After Farrell's two friends walked away he walked with the victim and her two female friends towards the Pyramids shopping centre.
But as they walked along she began to "slag off" Mr Sampson and after Farrell verbally defended him, the situation became heated and she hit him with her handbag.
He used one hand to protect his head and with the other struck out towards her not looking where it would land.
The blow knocked her to the ground and she suffered a fractured jaw for which she needed surgery to insert titanium plates and screws, said Mr Becker.
Farrell left the scene but later after learning how serious her injuries were he surrendered himself to police.
Farrell, 22, of Oakleigh Grove, Bebington, pleaded guilty to inflicting grievous bodily harm.
Lee Bonner, defending, said Farrell's first reaction had been to diffuse trouble but then in the heat of the moment he acted as he did which resulted in the serious consequences.
"He got involved to some extent because of alcohol and the perceived threat he felt.
"It has haunted him for nearly 14 months and will perhaps haunt his future.
"He has exceptional family support and to describe his family as devastated does not do it justice.
"Their fear of losing the defendant to an immediate custodial sentence is almost all-consuming for them."

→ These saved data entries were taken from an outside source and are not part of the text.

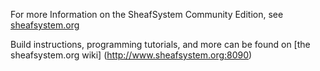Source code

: 
For more Information on the SheafSystem Community Edition, see 
[sheafsystem.org](http://www.sheafsystem.org)
	
Build instructions, programming tutorials, and more can be found on 
[the sheafsystem.org wiki] (http://www.sheafsystem.org:8090)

He said Farrell, who obtained 11 GCSEs and a Btech distinction , is studying for an engineering degree and hopes to follow in his father's footprints and be a pipe-fitter on oil rigs.
He does paid and unpaid voluntary work and his behaviour had clearly been out of character and he is unlikely to re-offend, said Mr Bonner.
He stressed that although Farrell ran off without realising the extent of the victim's injuries when he read in the press a police appeal to find the attacker he handed himself in.
The judge, Recorder Simon Parrington, said that there was no doubt that the case crossed the custody threshold, but in view of the positive mitigation "I propose to take an exceptional course."
He sentenced him to 12 months imprisonment suspended for two years and ordered him to carry out 300 hours unpaid work.
He also ordered him to pay his victim £1,500 at £200 per month and £750 towards prosecution costs and £100 victim surcharge.
"You are extremely lucky not to be going to prison today," he told him.
The judge said that he had accepted it was an out of character and isolated incident by Farrell who has never been in trouble before.
"The references I have received are glowing and it is clear from them and the pre-sentence report that other than this offence you are a useful member of society."